══ Data in this exercise

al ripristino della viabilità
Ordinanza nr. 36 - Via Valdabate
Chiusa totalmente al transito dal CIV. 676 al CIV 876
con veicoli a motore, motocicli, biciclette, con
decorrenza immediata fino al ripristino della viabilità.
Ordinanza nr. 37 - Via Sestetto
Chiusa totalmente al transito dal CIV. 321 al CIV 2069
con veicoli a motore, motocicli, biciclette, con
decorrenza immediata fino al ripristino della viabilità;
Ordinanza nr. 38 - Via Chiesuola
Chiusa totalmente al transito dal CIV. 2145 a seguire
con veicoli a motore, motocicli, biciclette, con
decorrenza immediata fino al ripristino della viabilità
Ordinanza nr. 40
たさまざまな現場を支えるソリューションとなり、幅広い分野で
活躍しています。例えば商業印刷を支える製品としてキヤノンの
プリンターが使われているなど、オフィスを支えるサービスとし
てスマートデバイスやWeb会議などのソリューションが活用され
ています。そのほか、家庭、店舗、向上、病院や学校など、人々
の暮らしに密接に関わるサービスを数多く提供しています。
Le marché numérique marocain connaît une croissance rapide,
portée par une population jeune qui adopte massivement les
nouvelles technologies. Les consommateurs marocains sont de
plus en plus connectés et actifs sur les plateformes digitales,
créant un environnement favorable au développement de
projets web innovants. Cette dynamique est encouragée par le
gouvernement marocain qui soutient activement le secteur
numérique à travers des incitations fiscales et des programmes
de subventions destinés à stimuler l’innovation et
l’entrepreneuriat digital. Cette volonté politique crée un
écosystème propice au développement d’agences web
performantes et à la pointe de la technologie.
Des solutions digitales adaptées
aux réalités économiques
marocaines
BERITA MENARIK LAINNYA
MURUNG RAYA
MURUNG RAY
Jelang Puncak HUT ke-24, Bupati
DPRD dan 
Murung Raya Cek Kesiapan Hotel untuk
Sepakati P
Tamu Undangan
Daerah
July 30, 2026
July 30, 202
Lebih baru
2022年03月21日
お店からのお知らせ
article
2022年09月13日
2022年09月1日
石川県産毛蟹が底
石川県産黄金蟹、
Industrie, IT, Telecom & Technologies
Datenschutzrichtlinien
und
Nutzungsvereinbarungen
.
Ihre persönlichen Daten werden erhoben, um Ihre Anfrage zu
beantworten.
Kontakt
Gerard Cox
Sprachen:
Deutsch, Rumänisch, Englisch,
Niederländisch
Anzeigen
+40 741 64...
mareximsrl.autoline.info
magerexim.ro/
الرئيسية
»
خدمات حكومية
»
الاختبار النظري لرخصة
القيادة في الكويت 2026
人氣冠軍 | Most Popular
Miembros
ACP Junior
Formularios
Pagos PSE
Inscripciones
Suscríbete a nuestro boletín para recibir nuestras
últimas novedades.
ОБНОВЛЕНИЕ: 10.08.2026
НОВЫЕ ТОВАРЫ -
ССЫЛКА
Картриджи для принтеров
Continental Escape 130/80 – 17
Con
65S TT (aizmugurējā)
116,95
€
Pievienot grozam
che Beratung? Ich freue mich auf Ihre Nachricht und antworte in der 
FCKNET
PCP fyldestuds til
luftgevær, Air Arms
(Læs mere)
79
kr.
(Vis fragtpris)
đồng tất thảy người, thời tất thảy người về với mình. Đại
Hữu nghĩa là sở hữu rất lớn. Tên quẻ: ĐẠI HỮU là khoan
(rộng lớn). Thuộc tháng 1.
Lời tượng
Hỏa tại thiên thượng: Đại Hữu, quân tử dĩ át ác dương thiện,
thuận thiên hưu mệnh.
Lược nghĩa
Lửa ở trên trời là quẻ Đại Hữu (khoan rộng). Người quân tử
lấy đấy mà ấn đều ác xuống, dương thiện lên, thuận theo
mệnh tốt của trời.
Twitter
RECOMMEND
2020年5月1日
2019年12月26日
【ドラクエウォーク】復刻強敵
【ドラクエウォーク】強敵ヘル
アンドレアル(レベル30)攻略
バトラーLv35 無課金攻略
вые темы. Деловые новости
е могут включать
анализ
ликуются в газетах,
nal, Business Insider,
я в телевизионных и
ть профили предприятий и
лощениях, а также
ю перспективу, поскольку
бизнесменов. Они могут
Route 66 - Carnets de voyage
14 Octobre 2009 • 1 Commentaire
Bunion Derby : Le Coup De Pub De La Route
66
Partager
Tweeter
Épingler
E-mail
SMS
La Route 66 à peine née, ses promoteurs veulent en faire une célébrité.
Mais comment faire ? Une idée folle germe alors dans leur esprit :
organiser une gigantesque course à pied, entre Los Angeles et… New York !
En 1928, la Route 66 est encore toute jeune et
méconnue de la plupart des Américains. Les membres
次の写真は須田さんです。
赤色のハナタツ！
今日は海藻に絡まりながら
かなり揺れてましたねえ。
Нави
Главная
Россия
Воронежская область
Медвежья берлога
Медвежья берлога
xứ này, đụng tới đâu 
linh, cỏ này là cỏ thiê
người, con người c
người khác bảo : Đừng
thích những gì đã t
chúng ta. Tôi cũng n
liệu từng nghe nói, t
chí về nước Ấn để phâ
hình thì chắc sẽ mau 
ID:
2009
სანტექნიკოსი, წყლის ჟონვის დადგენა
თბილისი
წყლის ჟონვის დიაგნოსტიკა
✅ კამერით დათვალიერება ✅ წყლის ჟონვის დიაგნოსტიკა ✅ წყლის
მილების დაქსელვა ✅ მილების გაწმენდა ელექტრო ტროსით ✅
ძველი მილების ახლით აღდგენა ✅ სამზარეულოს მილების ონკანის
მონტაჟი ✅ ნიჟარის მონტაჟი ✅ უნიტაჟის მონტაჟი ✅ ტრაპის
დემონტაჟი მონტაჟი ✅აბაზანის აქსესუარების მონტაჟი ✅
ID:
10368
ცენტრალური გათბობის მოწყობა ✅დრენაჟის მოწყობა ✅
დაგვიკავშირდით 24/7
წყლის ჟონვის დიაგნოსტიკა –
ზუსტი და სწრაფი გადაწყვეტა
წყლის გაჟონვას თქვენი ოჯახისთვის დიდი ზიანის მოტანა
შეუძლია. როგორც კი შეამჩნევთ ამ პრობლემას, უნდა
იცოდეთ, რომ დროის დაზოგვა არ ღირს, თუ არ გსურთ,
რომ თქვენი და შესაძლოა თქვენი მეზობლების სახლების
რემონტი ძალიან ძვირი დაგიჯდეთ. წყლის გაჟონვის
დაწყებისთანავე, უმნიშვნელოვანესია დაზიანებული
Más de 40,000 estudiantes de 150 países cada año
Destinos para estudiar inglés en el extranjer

════

◆ Work item ◆
Reproduce each line above exactly.

◆ Output of the task ◆
al ripristino della viabilità
Ordinanza nr. 36 - Via Valdabate
Chiusa totalmente al transito dal CIV. 676 al CIV 876
con veicoli a motore, motocicli, biciclette, con
decorrenza immediata fino al ripristino della viabilità.
Ordinanza nr. 37 - Via Sestetto
Chiusa totalmente al transito dal CIV. 321 al CIV 2069
con veicoli a motore, motocicli, biciclette, con
decorrenza immediata fino al ripristino della viabilità;
Ordinanza nr. 38 - Via Chiesuola
Chiusa totalmente al transito dal CIV. 2145 a seguire
con veicoli a motore, motocicli, biciclette, con
decorrenza immediata fino al ripristino della viabilità
Ordinanza nr. 40
たさまざまな現場を支えるソリューションとなり、幅広い分野で
活躍しています。例えば商業印刷を支える製品としてキヤノンの
プリンターが使われているなど、オフィスを支えるサービスとし
てスマートデバイスやWeb会議などのソリューションが活用され
ています。そのほか、家庭、店舗、向上、病院や学校など、人々
の暮らしに密接に関わるサービスを数多く提供しています。
Le marché numérique marocain connaît une croissance rapide,
portée par une population jeune qui adopte massivement les
nouvelles technologies. Les consommateurs marocains sont de
plus en plus connectés et actifs sur les plateformes digitales,
créant un environnement favorable au développement de
projets web innovants. Cette dynamique est encouragée par le
gouvernement marocain qui soutient activement le secteur
numérique à travers des incitations fiscales et des programmes
de subventions destinés à stimuler l’innovation et
l’entrepreneuriat digital. Cette volonté politique crée un
écosystème propice au développement d’agences web
performantes et à la pointe de la technologie.
Des solutions digitales adaptées
aux réalités économiques
marocaines
BERITA MENARIK LAINNYA
MURUNG RAYA
MURUNG RAY
Jelang Puncak HUT ke-24, Bupati
DPRD dan 
Murung Raya Cek Kesiapan Hotel untuk
Sepakati P
Tamu Undangan
Daerah
July 30, 2026
July 30, 202
Lebih baru
2022年03月21日
お店からのお知らせ
article
2022年09月13日
2022年09月1日
石川県産毛蟹が底
石川県産黄金蟹、
Industrie, IT, Telecom & Technologies
Datenschutzrichtlinien
und
Nutzungsvereinbarungen
.
Ihre persönlichen Daten werden erhoben, um Ihre Anfrage zu
beantworten.
Kontakt
Gerard Cox
Sprachen:
Deutsch, Rumänisch, Englisch,
Niederländisch
Anzeigen
+40 741 64...
mareximsrl.autoline.info
magerexim.ro/
الرئيسية
»
خدمات حكومية
»
الاختبار النظري لرخصة
القيادة في الكويت 2026
人氣冠軍 | Most Popular
Miembros
ACP Junior
Formularios
Pagos PSE
Inscripciones
Suscríbete a nuestro boletín para recibir nuestras
últimas novedades.
ОБНОВЛЕНИЕ: 10.08.2026
НОВЫЕ ТОВАРЫ -
ССЫЛКА
Картриджи для принтеров
Continental Escape 130/80 – 17
Con
65S TT (aizmugurējā)
116,95
€
Pievienot grozam
che Beratung? Ich freue mich auf Ihre Nachricht und antworte in der 
FCKNET
PCP fyldestuds til
luftgevær, Air Arms
(Læs mere)
79
kr.
(Vis fragtpris)
đồng tất thảy người, thời tất thảy người về với mình. Đại
Hữu nghĩa là sở hữu rất lớn. Tên quẻ: ĐẠI HỮU là khoan
(rộng lớn). Thuộc tháng 1.
Lời tượng
Hỏa tại thiên thượng: Đại Hữu, quân tử dĩ át ác dương thiện,
thuận thiên hưu mệnh.
Lược nghĩa
Lửa ở trên trời là quẻ Đại Hữu (khoan rộng). Người quân tử
lấy đấy mà ấn đều ác xuống, dương thiện lên, thuận theo
mệnh tốt của trời.
Twitter
RECOMMEND
2020年5月1日
2019年12月26日
【ドラクエウォーク】復刻強敵
【ドラクエウォーク】強敵ヘル
アンドレアル(レベル30)攻略
バトラーLv35 無課金攻略
вые темы. Деловые новости
е могут включать
анализ
ликуются в газетах,
nal, Business Insider,
я в телевизионных и
ть профили предприятий и
лощениях, а также
ю перспективу, поскольку
бизнесменов. Они могут
Route 66 - Carnets de voyage
14 Octobre 2009 • 1 Commentaire
Bunion Derby : Le Coup De Pub De La Route
66
Partager
Tweeter
Épingler
E-mail
SMS
La Route 66 à peine née, ses promoteurs veulent en faire une célébrité.
Mais comment faire ? Une idée folle germe alors dans leur esprit :
organiser une gigantesque course à pied, entre Los Angeles et… New York !
En 1928, la Route 66 est encore toute jeune et
méconnue de la plupart des Américains. Les membres
次の写真は須田さんです。
赤色のハナタツ！
今日は海藻に絡まりながら
かなり揺れてましたねえ。
Нави
Главная
Россия
Воронежская область
Медвежья берлога
Медвежья берлога
xứ này, đụng tới đâu 
linh, cỏ này là cỏ thiê
người, con người c
người khác bảo : Đừng
thích những gì đã t
chúng ta. Tôi cũng n
liệu từng nghe nói, t
chí về nước Ấn để phâ
hình thì chắc sẽ mau 
ID:
2009
სანტექნიკოსი, წყლის ჟონვის დადგენა
თბილისი
წყლის ჟონვის დიაგნოსტიკა
✅ კამერით დათვალიერება ✅ წყლის ჟონვის დიაგნოსტიკა ✅ წყლის
მილების დაქსელვა ✅ მილების გაწმენდა ელექტრო ტროსით ✅
ძველი მილების ახლით აღდგენა ✅ სამზარეულოს მილების ონკანის
მონტაჟი ✅ ნიჟარის მონტაჟი ✅ უნიტაჟის მონტაჟი ✅ ტრაპის
დემონტაჟი მონტაჟი ✅აბაზანის აქსესუარების მონტაჟი ✅
ID:
10368
ცენტრალური გათბობის მოწყობა ✅დრენაჟის მოწყობა ✅
დაგვიკავშირდით 24/7
წყლის ჟონვის დიაგნოსტიკა –
ზუსტი და სწრაფი გადაწყვეტა
წყლის გაჟონვას თქვენი ოჯახისთვის დიდი ზიანის მოტანა
შეუძლია. როგორც კი შეამჩნევთ ამ პრობლემას, უნდა
იცოდეთ, რომ დროის დაზოგვა არ ღირს, თუ არ გსურთ,
რომ თქვენი და შესაძლოა თქვენი მეზობლების სახლების
რემონტი ძალიან ძვირი დაგიჯდეთ. წყლის გაჟონვის
დაწყებისთანავე, უმნიშვნელოვანესია დაზიანებული
Más de 40,000 estudiantes de 150 países cada año
Destinos para estudiar inglés en el extranjer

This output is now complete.